This repository contains a modular Python framework for simulating Bose-Einstein Condensates (BECs) by solving the dimensionless time-dependent Gross-Pitaevskii Equation (GPE) in two dimensions.

The solver utilizes the Split-Step Fourier Method (SSFM), a spectral method that provides high accuracy and stability for non-linear Schrödinger-type equations. The simulation currently supports:

  1. Imaginary Time Evolution: To find the energetic ground state of the system.
  2. Real Time Evolution: To simulate dynamics, including breathing modes induced by coupling constant modulation and Gaussian pulse perturbations.

The Physics

The simulation solves the dimensionless GPE for a wavefunction $\psi(\mathbf{r}, t)$:

$$i \frac{\partial \psi}{\partial t} = \left[ -\frac{1}{2} \nabla^2 + V(\mathbf{r}) + g(t) |\psi|^2 \right] \psi$$

Where:

  • $\nabla^2$ is the kinetic energy term.
  • $V(\mathbf{r}) = \frac{1}{2}r^2$ is the harmonic trapping potential.
  • $g(t)$ is the time-dependent non-linear interaction strength (representing s-wave scattering).

Numerical Method

The Split-Step Fourier Method decouples the linear (kinetic) and non-linear (potential + interaction) parts of the Hamiltonian over a small time step $\Delta t$:

$$\psi(t+\Delta t) \approx e^{-i \frac{\hat{T}}{2} \Delta t} e^{-i \hat{V}_{eff} \Delta t} e^{-i \frac{\hat{T}}{2} \Delta t} \psi(t)$$

By transforming the kinetic operator into momentum space using FFT, the evolution becomes computationally efficient ($O(N \log N)$).

Features

  • Modular Architecture: Physics parameters, solver logic, and visualization are decoupled for easy experimentation.
  • Variable Interaction Strength: Supports time-dependent modulation of $g(t)$ to study collective excitations (e.g., monopole/breathing modes).
  • GPU Ready Structure: Vectorized NumPy operations allow for easy porting to CuPy for GPU acceleration.
  • Automated Visualization: Generates phase and density evolution GIFs automatically.

Installation

  1. Clone the repository:

    git clone [https://github.com/SomnathRoy123/GPE-Solver.git](https://github.com/SomnathRoy123/GPE-Solver.git)
    cd GPE-Solver
  2. Install dependencies:

    pip install -r requirements.txt

Usage

The simulation is controlled via src/config.py and executed via main.py.

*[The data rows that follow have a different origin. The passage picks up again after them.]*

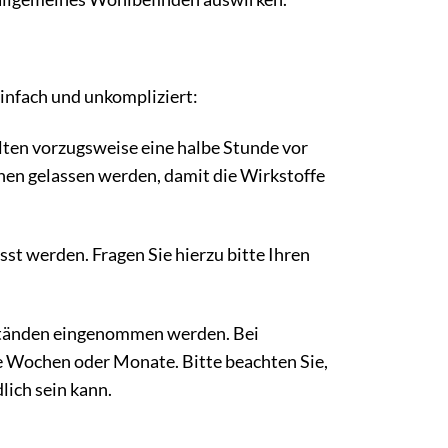
infach und unkompliziert:
llten vorzugsweise eine halbe Stunde vor
n gelassen werden, damit die Wirkstoffe
st werden. Fragen Sie hierzu bitte Ihren
ständen eingenommen werden. Bei
 Wochen oder Monate. Bitte beachten Sie,
lich sein kann.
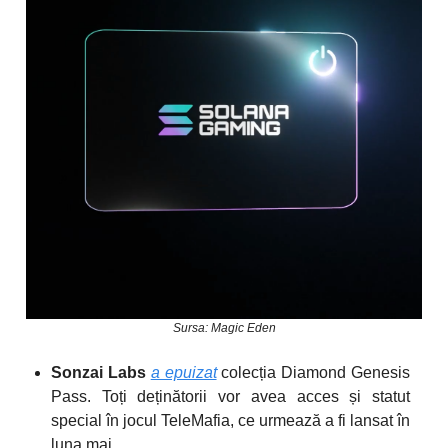
Sursa: Magic Eden
Sonzai Labs
a epuizat
colecția Diamond Genesis
Pass. Toți deținătorii vor avea acces și statut
special în jocul TeleMafia, ce urmează a fi lansat în
luna mai.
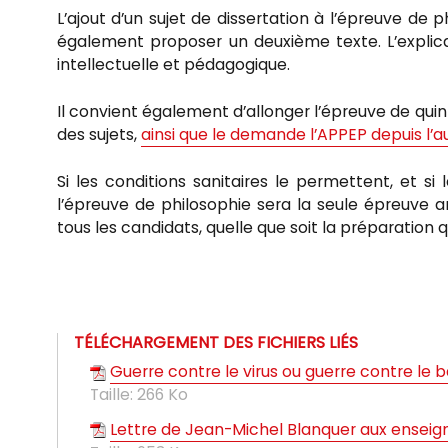
L’ajout d’un sujet de dissertation à l’épreuve de p
également proposer un deuxième texte. L’explicat
intellectuelle et pédagogique.
Il convient également d’allonger l’épreuve de qui
des sujets,
ainsi que le demande l’APPEP depuis l’
Si les conditions sanitaires le permettent, et si
l’épreuve de philosophie sera la seule épreuve a
tous les candidats, quelle que soit la préparation 
TÉLÉCHARGEMENT DES FICHIERS LIÉS
Guerre contre le virus ou guerre contre le
Taille:
266 Ko
Lettre de Jean-Michel Blanquer aux enseig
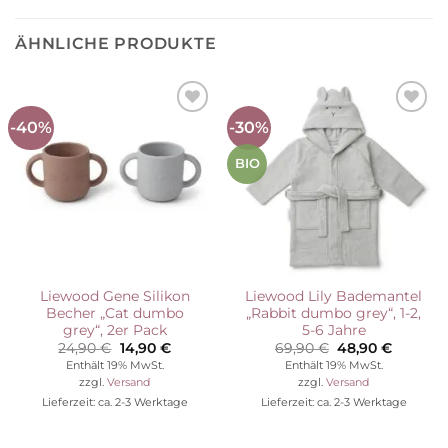
ÄHNLICHE PRODUKTE
-40%
-30%
Auf die
Auf die
Wunschliste
Wunschliste
BIO
Liewood Gene Silikon
Liewood Lily Bademantel
Becher „Cat dumbo
„Rabbit dumbo grey“, 1-2,
grey“, 2er Pack
5-6 Jahre
Ursprünglicher
Aktueller
Ursprünglicher
Aktuelle
24,90
€
14,90
€
69,90
€
48,90
€
Preis
Preis
Preis
Preis
Enthält 19% MwSt.
Enthält 19% MwSt.
war:
ist:
war:
ist:
zzgl.
Versand
zzgl.
Versand
24,90 €
14,90 €.
69,90 €
48,90 €
Lieferzeit: ca. 2-3 Werktage
Lieferzeit: ca. 2-3 Werktage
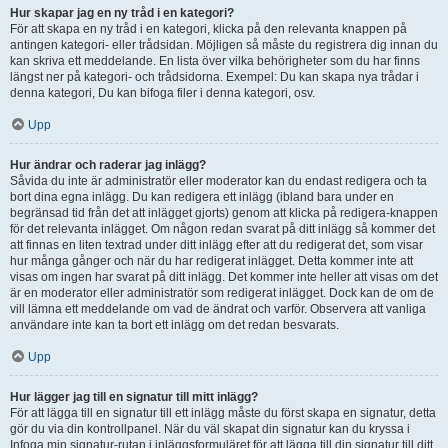
Hur skapar jag en ny tråd i en kategori?
För att skapa en ny tråd i en kategori, klicka på den relevanta knappen på
antingen kategori- eller trådsidan. Möjligen så måste du registrera dig innan du
kan skriva ett meddelande. En lista över vilka behörigheter som du har finns
längst ner på kategori- och trådsidorna. Exempel: Du kan skapa nya trådar i
denna kategori, Du kan bifoga filer i denna kategori, osv.
Upp
Hur ändrar och raderar jag inlägg?
Såvida du inte är administratör eller moderator kan du endast redigera och ta
bort dina egna inlägg. Du kan redigera ett inlägg (ibland bara under en
begränsad tid från det att inlägget gjorts) genom att klicka på redigera-knappen
för det relevanta inlägget. Om någon redan svarat på ditt inlägg så kommer det
att finnas en liten textrad under ditt inlägg efter att du redigerat det, som visar
hur många gånger och när du har redigerat inlägget. Detta kommer inte att
visas om ingen har svarat på ditt inlägg. Det kommer inte heller att visas om det
är en moderator eller administratör som redigerat inlägget. Dock kan de om de
vill lämna ett meddelande om vad de ändrat och varför. Observera att vanliga
användare inte kan ta bort ett inlägg om det redan besvarats.
Upp
Hur lägger jag till en signatur till mitt inlägg?
För att lägga till en signatur till ett inlägg måste du först skapa en signatur, detta
gör du via din kontrollpanel. När du väl skapat din signatur kan du kryssa i
Infoga min signatur-rutan i inläggsformuläret för att lägga till din signatur till ditt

  1. Configure Parameters: Open src/config.py to adjust grid size (NX, NY), time step (DT), or Trap Frequency (OMEGA).

  2. Run the Simulation:

    python main.py
  3. View Output: Results (frames and GIFs) are saved to the output/ directory.

Project Structure

BEC-dynamics-simulation/
├── src/
│   ├── config.py           # Physical constants and Grid generation
│   ├── solver.py           # SSFM implementation (Real & Imaginary time)
│   ├── visualization.py    # Matplotlib plotting and GIF generation
│   └── utils.py            # Normalization and helper math
├── main.py                 # Simulation entry point
├── requirements.txt        # Python dependencies
└── README.md               # Documentation

About

A modular Python framework for simulating 2D Bose-Einstein Condensate (BEC) dynamics. Solves the time-dependent Gross-Pitaevskii Equation using the Split-Step Fourier Method (SSFM) to study ground states and collective excitations."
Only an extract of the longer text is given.